- [SUPPLIED INFORMATION]

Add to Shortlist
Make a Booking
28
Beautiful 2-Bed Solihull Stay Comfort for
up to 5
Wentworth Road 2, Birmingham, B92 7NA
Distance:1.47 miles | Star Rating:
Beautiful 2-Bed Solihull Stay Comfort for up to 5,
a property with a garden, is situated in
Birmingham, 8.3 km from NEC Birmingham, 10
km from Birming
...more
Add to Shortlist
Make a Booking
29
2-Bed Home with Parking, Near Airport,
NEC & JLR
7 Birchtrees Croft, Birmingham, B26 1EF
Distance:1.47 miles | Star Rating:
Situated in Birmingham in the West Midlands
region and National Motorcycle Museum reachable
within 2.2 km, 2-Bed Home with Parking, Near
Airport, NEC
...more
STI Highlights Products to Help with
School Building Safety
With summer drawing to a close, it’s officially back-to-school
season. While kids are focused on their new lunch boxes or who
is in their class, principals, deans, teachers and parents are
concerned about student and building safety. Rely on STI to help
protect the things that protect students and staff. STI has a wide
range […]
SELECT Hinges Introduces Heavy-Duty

* * *

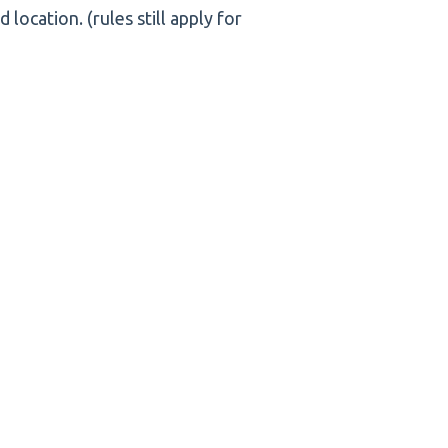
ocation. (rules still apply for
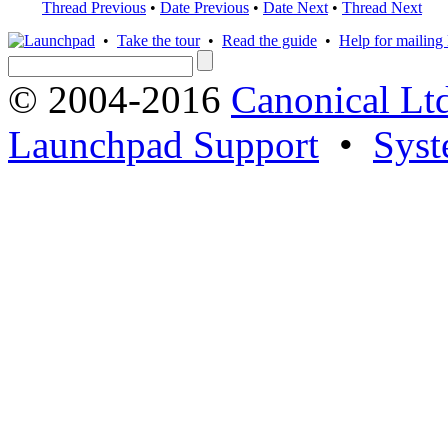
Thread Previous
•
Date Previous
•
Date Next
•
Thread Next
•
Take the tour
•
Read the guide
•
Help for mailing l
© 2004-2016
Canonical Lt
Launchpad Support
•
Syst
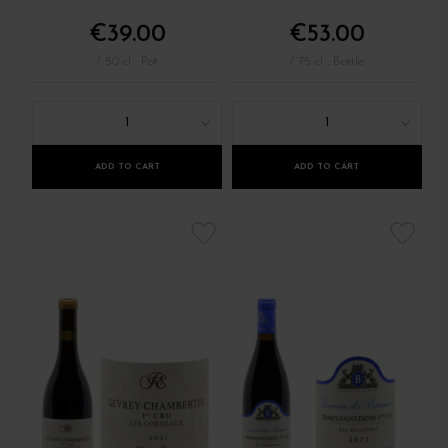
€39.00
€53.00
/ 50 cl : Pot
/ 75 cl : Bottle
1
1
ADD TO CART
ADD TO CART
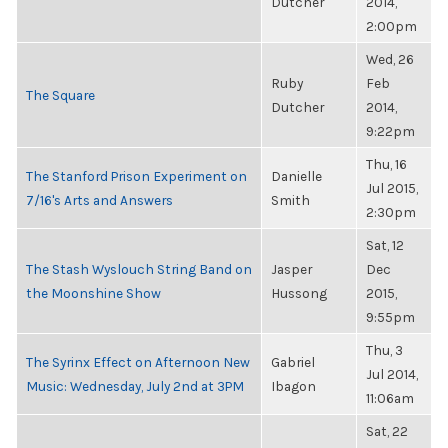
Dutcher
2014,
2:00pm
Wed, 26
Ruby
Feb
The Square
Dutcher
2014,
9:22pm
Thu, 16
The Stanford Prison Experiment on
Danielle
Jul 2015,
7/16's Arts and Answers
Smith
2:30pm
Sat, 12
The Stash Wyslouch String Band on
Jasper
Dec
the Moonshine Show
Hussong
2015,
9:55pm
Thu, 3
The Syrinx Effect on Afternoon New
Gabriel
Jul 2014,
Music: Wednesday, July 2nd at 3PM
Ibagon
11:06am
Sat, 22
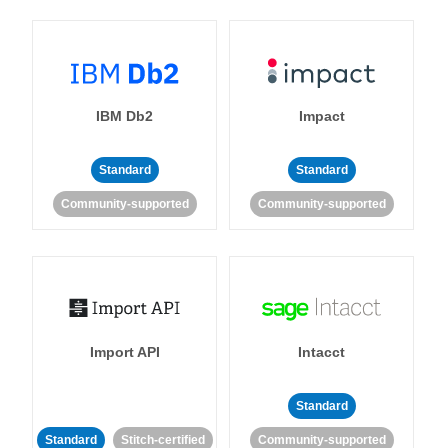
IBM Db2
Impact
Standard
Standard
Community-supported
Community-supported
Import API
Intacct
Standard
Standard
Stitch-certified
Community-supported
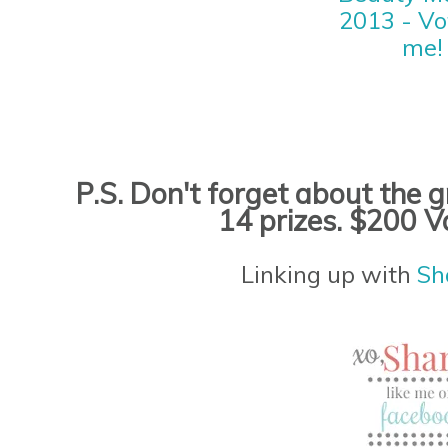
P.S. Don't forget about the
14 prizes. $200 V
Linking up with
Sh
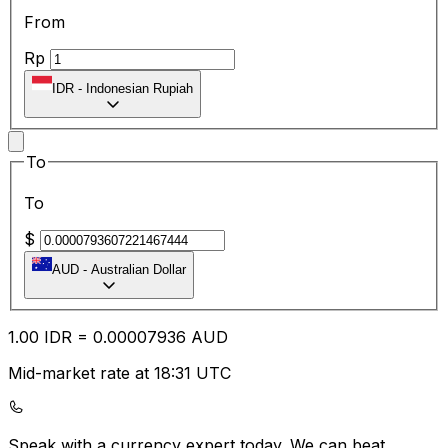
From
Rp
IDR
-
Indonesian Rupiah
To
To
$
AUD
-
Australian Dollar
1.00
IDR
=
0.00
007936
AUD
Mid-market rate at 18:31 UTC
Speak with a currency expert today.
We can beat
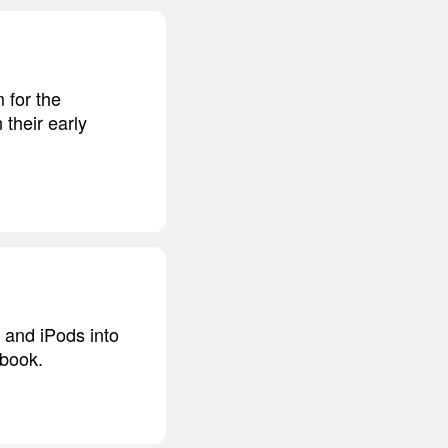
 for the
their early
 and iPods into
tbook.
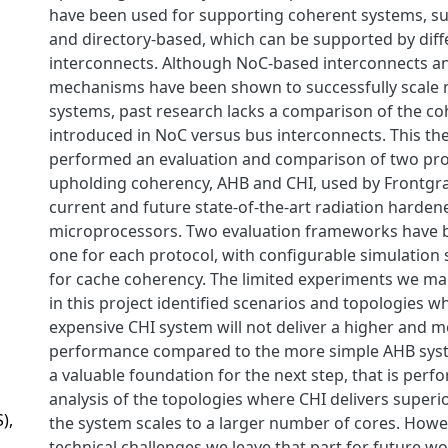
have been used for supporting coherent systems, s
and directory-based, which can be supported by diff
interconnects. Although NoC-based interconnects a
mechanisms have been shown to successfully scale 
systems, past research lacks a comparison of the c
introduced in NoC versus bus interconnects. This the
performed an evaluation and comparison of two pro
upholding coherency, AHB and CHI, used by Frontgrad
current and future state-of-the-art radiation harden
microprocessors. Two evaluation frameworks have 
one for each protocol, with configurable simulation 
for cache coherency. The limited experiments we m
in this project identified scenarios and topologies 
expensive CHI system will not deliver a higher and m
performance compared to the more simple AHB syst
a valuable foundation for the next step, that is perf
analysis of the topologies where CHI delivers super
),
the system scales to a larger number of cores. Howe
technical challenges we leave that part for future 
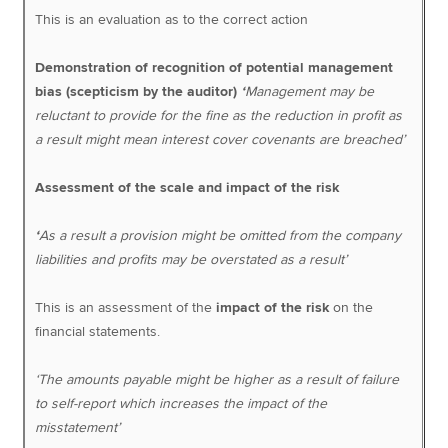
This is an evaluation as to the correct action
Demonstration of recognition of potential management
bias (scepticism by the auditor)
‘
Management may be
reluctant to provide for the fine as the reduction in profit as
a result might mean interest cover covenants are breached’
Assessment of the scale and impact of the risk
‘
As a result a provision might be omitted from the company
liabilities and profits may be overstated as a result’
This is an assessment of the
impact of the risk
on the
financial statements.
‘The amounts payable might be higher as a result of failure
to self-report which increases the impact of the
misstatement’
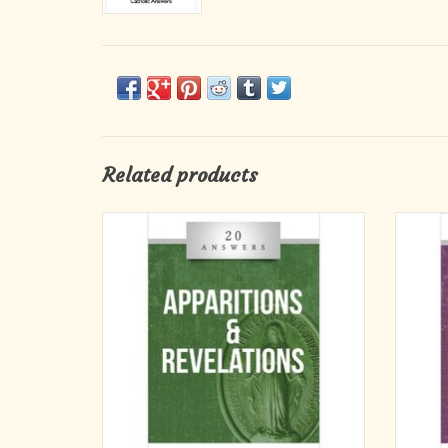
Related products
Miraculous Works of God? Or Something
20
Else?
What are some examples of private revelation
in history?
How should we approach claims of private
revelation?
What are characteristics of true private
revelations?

- [TASK DETAILS]
From the data, pick out every line that includes "Parking".

- [TASK SOLUTION]
2-Bed Home with Parking, Near Airport,
within 2.2 km, 2-Bed Home with Parking, Near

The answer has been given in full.